- EXERCISE -
Set the data down once more, in full and exactly.

- INFORMATION -
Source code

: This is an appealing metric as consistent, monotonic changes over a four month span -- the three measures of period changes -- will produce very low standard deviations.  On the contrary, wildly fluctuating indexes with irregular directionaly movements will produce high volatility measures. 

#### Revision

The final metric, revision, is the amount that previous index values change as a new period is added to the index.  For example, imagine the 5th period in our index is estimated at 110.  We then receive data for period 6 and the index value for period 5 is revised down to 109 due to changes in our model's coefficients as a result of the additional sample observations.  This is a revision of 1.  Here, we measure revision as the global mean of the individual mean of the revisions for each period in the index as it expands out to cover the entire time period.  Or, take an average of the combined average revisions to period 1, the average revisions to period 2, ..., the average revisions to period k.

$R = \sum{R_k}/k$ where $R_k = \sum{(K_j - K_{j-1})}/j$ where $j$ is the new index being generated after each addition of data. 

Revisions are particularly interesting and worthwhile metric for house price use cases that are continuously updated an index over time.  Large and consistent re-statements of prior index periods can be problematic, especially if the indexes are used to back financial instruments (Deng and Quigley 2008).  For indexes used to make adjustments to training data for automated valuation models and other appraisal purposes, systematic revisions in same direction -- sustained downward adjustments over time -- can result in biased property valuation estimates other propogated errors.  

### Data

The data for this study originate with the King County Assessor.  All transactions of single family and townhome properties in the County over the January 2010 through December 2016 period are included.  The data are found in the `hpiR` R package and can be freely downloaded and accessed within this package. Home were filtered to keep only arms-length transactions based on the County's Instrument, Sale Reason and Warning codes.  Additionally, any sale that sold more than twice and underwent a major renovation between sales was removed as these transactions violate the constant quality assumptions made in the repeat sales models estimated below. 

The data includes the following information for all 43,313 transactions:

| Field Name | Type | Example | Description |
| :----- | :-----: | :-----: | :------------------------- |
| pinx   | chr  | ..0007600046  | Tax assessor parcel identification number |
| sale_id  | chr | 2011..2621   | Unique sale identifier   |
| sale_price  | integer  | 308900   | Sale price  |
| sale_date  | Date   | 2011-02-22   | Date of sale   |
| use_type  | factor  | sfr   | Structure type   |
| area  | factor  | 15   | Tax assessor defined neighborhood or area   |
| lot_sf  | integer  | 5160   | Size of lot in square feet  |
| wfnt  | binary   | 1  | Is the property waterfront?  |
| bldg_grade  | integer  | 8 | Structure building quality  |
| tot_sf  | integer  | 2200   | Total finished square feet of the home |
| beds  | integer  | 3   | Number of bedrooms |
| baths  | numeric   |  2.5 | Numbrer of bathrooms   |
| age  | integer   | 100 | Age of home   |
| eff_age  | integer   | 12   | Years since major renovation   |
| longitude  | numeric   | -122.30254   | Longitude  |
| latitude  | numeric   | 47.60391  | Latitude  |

- FINISHED TASK -
Source code

: This is an appealing metric as consistent, monotonic changes over a four month span -- the three measures of period changes -- will produce very low standard deviations.  On the contrary, wildly fluctuating indexes with irregular directionaly movements will produce high volatility measures. 

#### Revision

The final metric, revision, is the amount that previous index values change as a new period is added to the index.  For example, imagine the 5th period in our index is estimated at 110.  We then receive data for period 6 and the index value for period 5 is revised down to 109 due to changes in our model's coefficients as a result of the additional sample observations.  This is a revision of 1.  Here, we measure revision as the global mean of the individual mean of the revisions for each period in the index as it expands out to cover the entire time period.  Or, take an average of the combined average revisions to period 1, the average revisions to period 2, ..., the average revisions to period k.

$R = \sum{R_k}/k$ where $R_k = \sum{(K_j - K_{j-1})}/j$ where $j$ is the new index being generated after each addition of data. 

Revisions are particularly interesting and worthwhile metric for house price use cases that are continuously updated an index over time.  Large and consistent re-statements of prior index periods can be problematic, especially if the indexes are used to back financial instruments (Deng and Quigley 2008).  For indexes used to make adjustments to training data for automated valuation models and other appraisal purposes, systematic revisions in same direction -- sustained downward adjustments over time -- can result in biased property valuation estimates other propogated errors.  

### Data

The data for this study originate with the King County Assessor.  All transactions of single family and townhome properties in the County over the January 2010 through December 2016 period are included.  The data are found in the `hpiR` R package and can be freely downloaded and accessed within this package. Home were filtered to keep only arms-length transactions based on the County's Instrument, Sale Reason and Warning codes.  Additionally, any sale that sold more than twice and underwent a major renovation between sales was removed as these transactions violate the constant quality assumptions made in the repeat sales models estimated below. 

The data includes the following information for all 43,313 transactions:

| Field Name | Type | Example | Description |
| :----- | :-----: | :-----: | :------------------------- |
| pinx   | chr  | ..0007600046  | Tax assessor parcel identification number |
| sale_id  | chr | 2011..2621   | Unique sale identifier   |
| sale_price  | integer  | 308900   | Sale price  |
| sale_date  | Date   | 2011-02-22   | Date of sale   |
| use_type  | factor  | sfr   | Structure type   |
| area  | factor  | 15   | Tax assessor defined neighborhood or area   |
| lot_sf  | integer  | 5160   | Size of lot in square feet  |
| wfnt  | binary   | 1  | Is the property waterfront?  |
| bldg_grade  | integer  | 8 | Structure building quality  |
| tot_sf  | integer  | 2200   | Total finished square feet of the home |
| beds  | integer  | 3   | Number of bedrooms |
| baths  | numeric   |  2.5 | Numbrer of bathrooms   |
| age  | integer   | 100 | Age of home   |
| eff_age  | integer   | 12   | Years since major renovation   |
| longitude  | numeric   | -122.30254   | Longitude  |
| latitude  | numeric   | 47.60391  | Latitude  |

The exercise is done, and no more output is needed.